> We got a shitload of AWS credits for our trouble, but the company obviously we...

andruby · on Feb 11, 2017

Years ago I had my side project server hacked twice. I've been security and backup paranoid ever since.

At my current startup, we have triple backup redundancy for a 500GB pg database:

1/ A postgres streaming replication hot standby server (who at this moment doesn't serve reads, but might in the future)

2/ WAL level streaming backups to aws s3 using WAL-E, which we automatically restore every week to our staging server

3/ Nightly logical pg_dump backups.

9 months ago we only had option 3 and were hit with a database corruption problem. Restoring the logical backup took hours and caused painful downtime as well as the loss of almost a day of user generated content. That's why we added options 1 and 2.

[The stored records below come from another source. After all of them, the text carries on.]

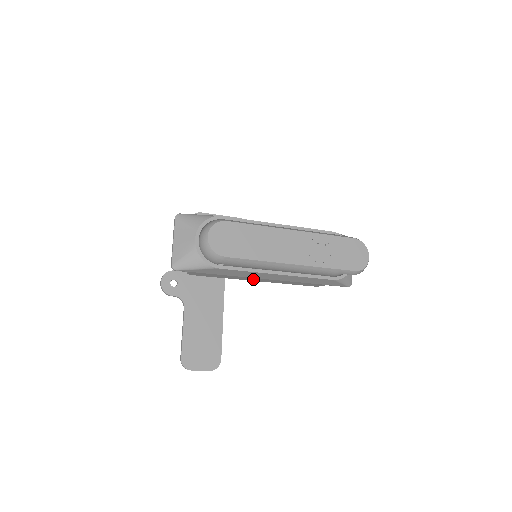
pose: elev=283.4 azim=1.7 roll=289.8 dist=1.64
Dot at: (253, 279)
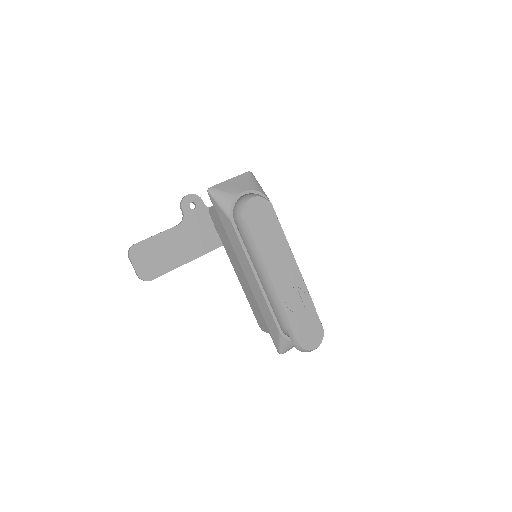
Dot at: (236, 266)
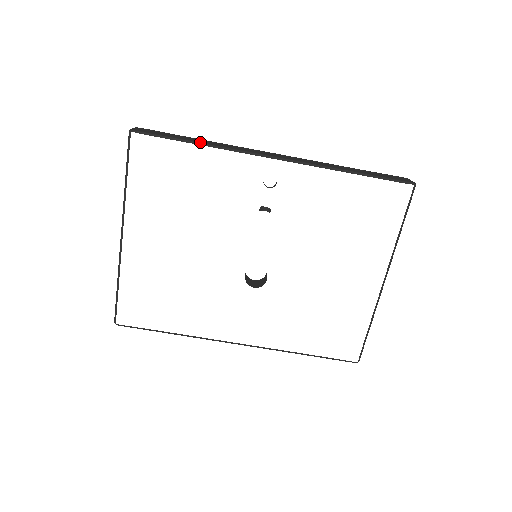
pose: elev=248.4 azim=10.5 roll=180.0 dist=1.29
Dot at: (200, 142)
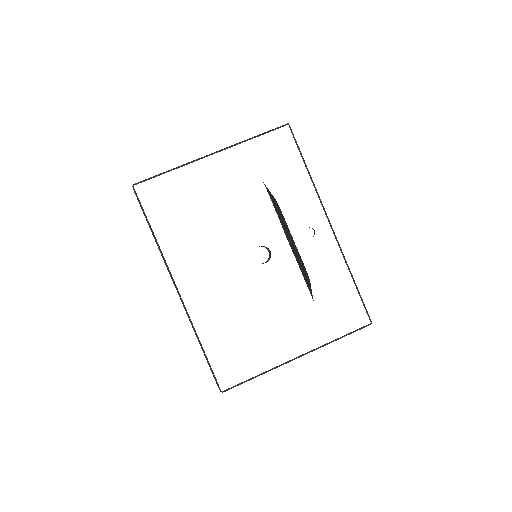
Dot at: occluded
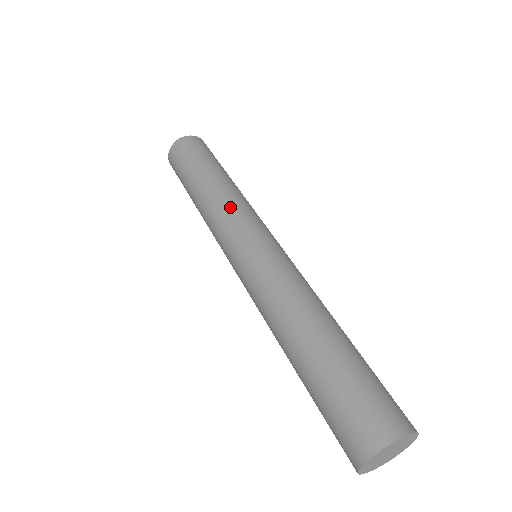
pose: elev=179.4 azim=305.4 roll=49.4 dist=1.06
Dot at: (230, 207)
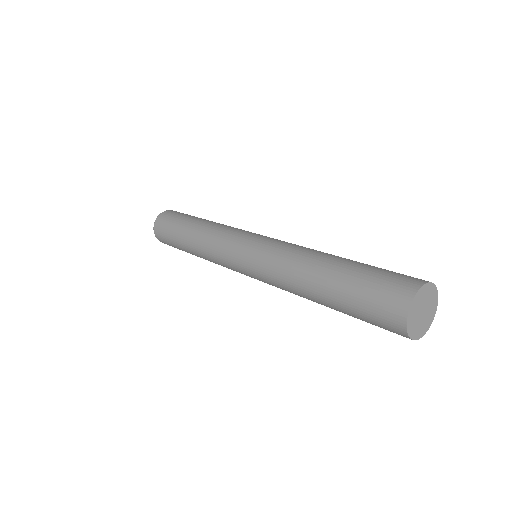
Dot at: occluded
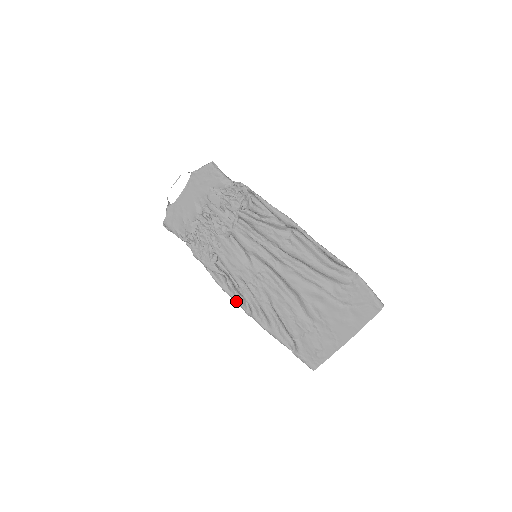
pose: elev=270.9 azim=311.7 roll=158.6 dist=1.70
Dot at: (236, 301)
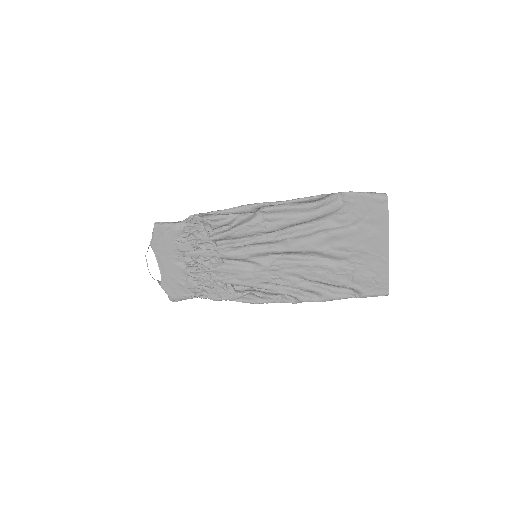
Dot at: (277, 302)
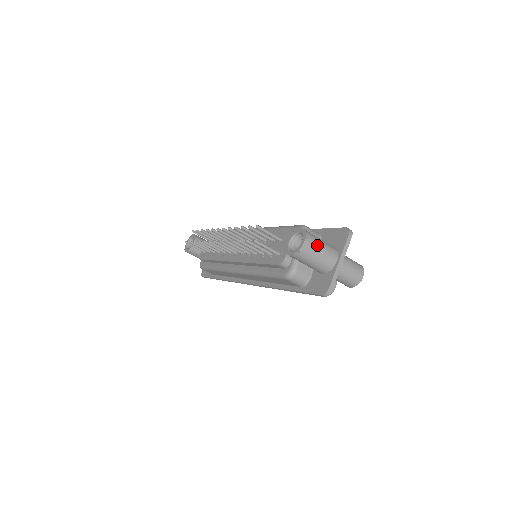
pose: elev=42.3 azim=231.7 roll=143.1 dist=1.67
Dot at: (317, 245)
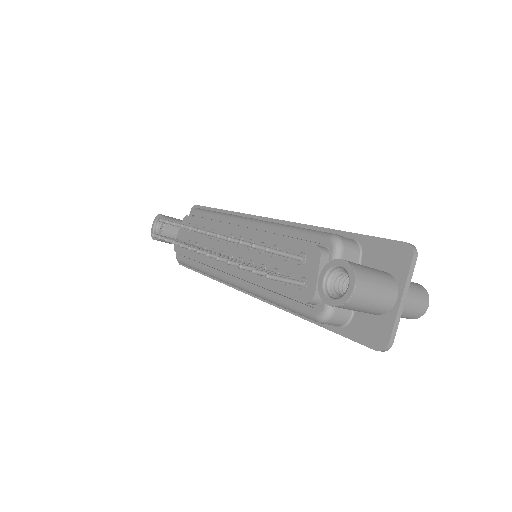
Dot at: (371, 286)
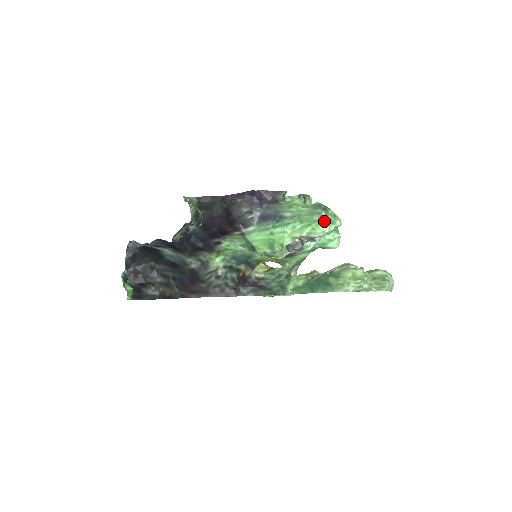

I can't recommend WAL-E enough for an additional backup strategy. Restoring from a wal (binary) backup is ~10x faster in our usecase (YMMV) and the most data you can loose is about 1 minute. As an additional bonus you get the ability to rollback to any point in time. This has helped us to recover user deleted data.

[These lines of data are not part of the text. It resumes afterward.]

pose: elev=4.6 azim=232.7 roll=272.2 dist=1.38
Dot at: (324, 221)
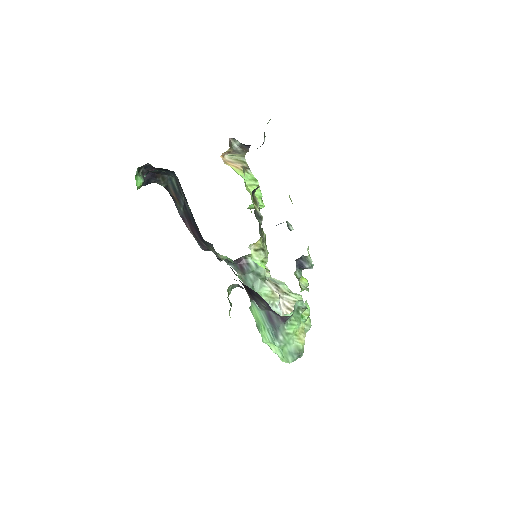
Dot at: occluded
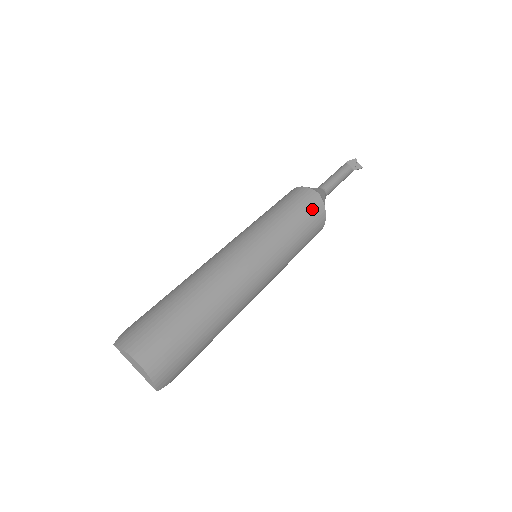
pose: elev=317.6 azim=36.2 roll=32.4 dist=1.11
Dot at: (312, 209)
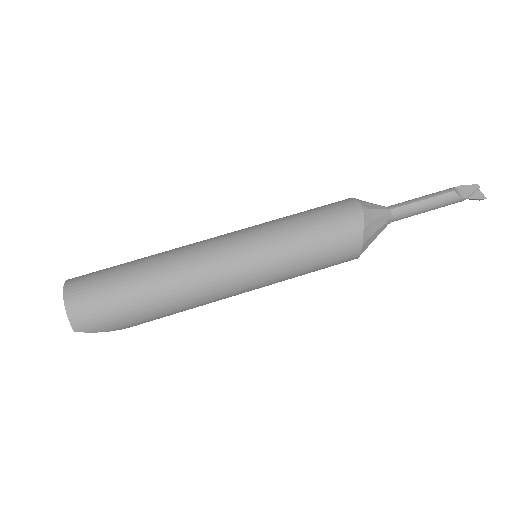
Dot at: (340, 222)
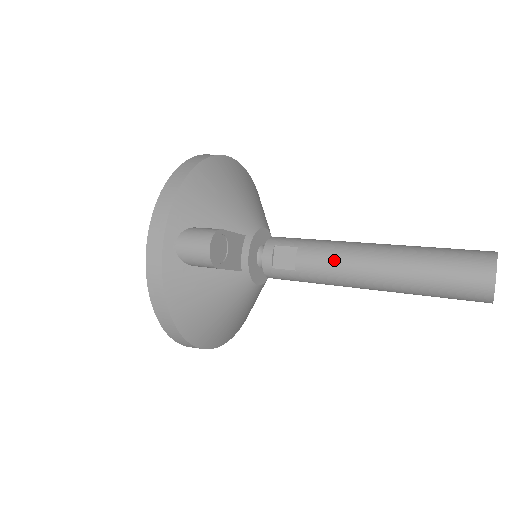
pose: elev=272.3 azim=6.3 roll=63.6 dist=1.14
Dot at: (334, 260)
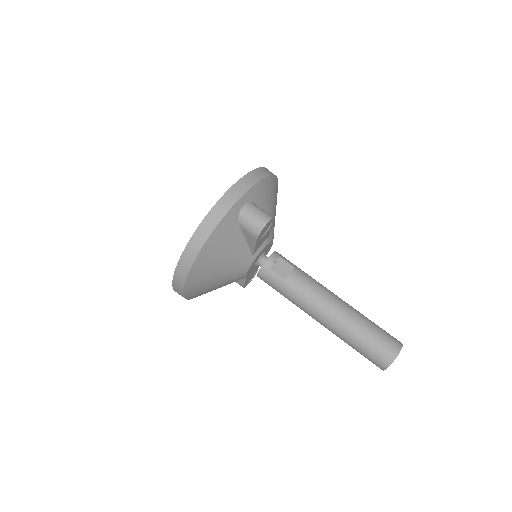
Dot at: (314, 289)
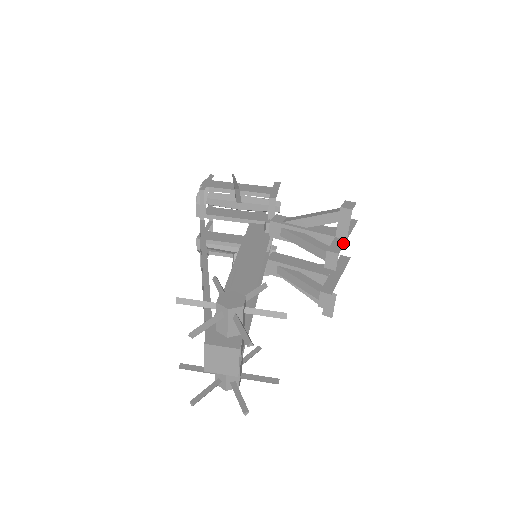
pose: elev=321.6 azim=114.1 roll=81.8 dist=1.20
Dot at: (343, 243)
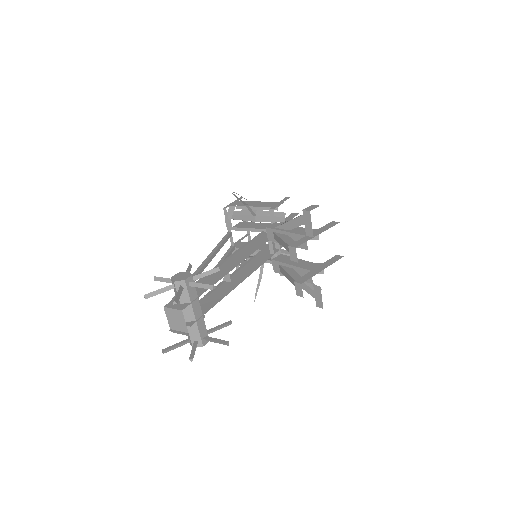
Dot at: (307, 240)
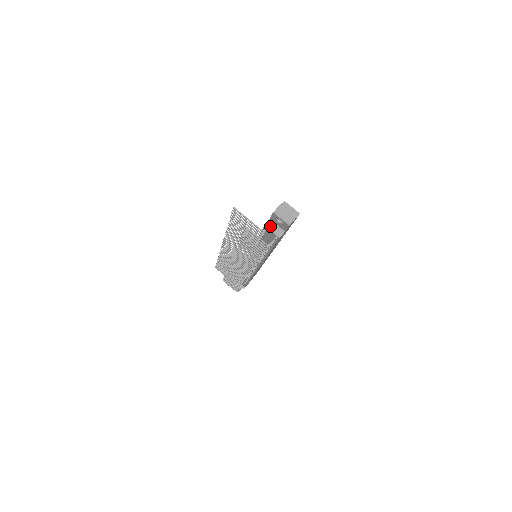
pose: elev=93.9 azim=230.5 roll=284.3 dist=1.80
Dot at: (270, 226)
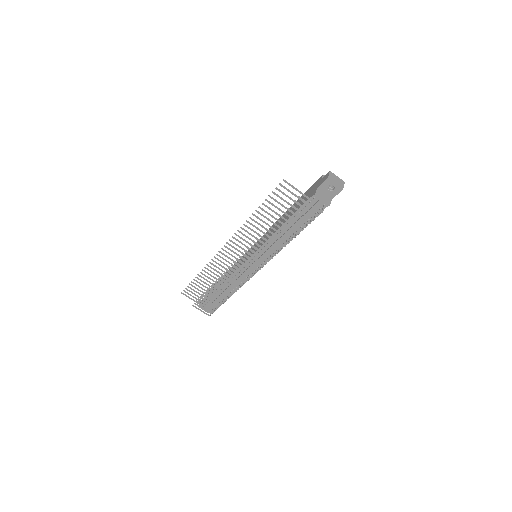
Dot at: (320, 195)
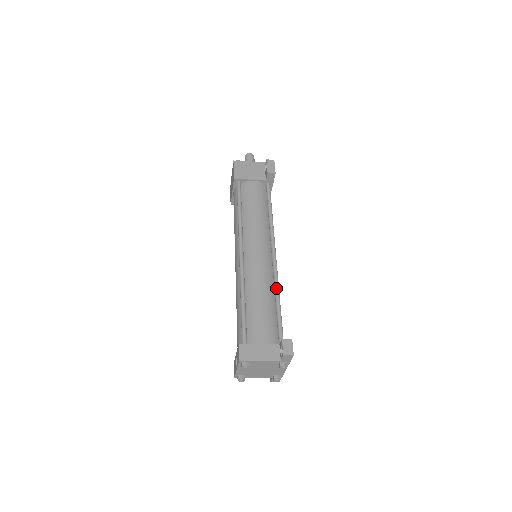
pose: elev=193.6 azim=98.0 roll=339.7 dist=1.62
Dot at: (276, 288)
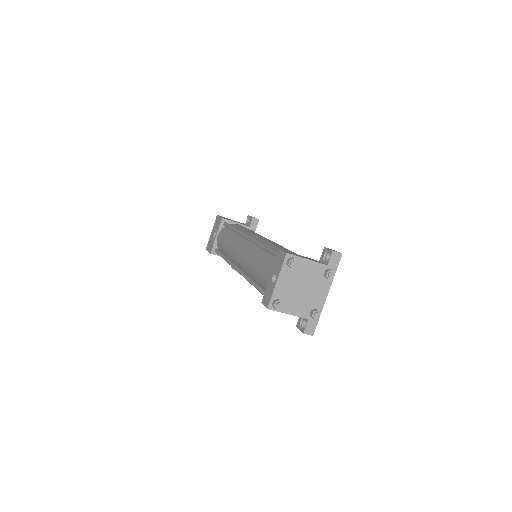
Dot at: occluded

We have a separate Slack #backups channel where our scripts send a message for every succesful backup, along with the backup size (MB's) and duration. This helps everyone to check if backups ran, and if size and duration are increasing in an expected way.

Because we restore our staging on a weekly basis, we have a fully tested restore script, so when a real restore is needed, we have a couple of people who can handle the task with confidence.

I feel like this is about as "safe" as we should be.

voidlogic · on Feb 11, 2017

I agree, the backup that isn't used to populate a stage/qa instance right after being taken is untrushworthy.

koolba · on Feb 11, 2017

Even before that there are steps you can take. For example if you take a Postgres backup with pg_dump, you can run pg_restore on it to verify it.

If a database isn't specified, pg_restore will output the SQL commands to restore the database and the exit code will be zero (success) if it makes it through the entire backup. That lets you know that the original dump succeeded and there was no disk error for whatever was written. Save the file to something like S3 as well as the sha256 of it. If the hash matches after you retrieve you can be pretty damn sure that it's a valid backup!

Otherwise you get the blind scripts like GitLab had where pg_dump fails. No exit code checking. No verification. No beuno!

saganus · on Feb 11, 2017

Are there any guidelines on how often you should be doing restore tests?

It probably depends on the criticality of the data, but if you test say every 2 week, you can still fall in the OPs case, right?

At what size/criticality should you have a daily restore test? maybe even a rolling restore test? so you check today's backup, but then check it again every month or something?

koolba · on Feb 11, 2017

Ideally it should be immediately after a logical backup.

For physical backups (ex: wal archiving), a combination of read replicas that are actively queried against, rebuilt from base backups on a regular schedule, and staging master restores lesa frequent yet still regular schedule, will give you a high level of confidence.

Rechecking old backups isn't necessary if you save the hashes of the backup and can compare they still match.

x0x0 · on Feb 11, 2017

Not immediately (imo); you should push the backup to wherever it's being stored. Then your db test script is the same as your db restore script: both start by downloading the most recent backup. The things you'll catch here are, eg, the process that uploads the dump to s3 deciding to time out after uploading for an hour, NOT fail, silently truncate, and instead exit with 0!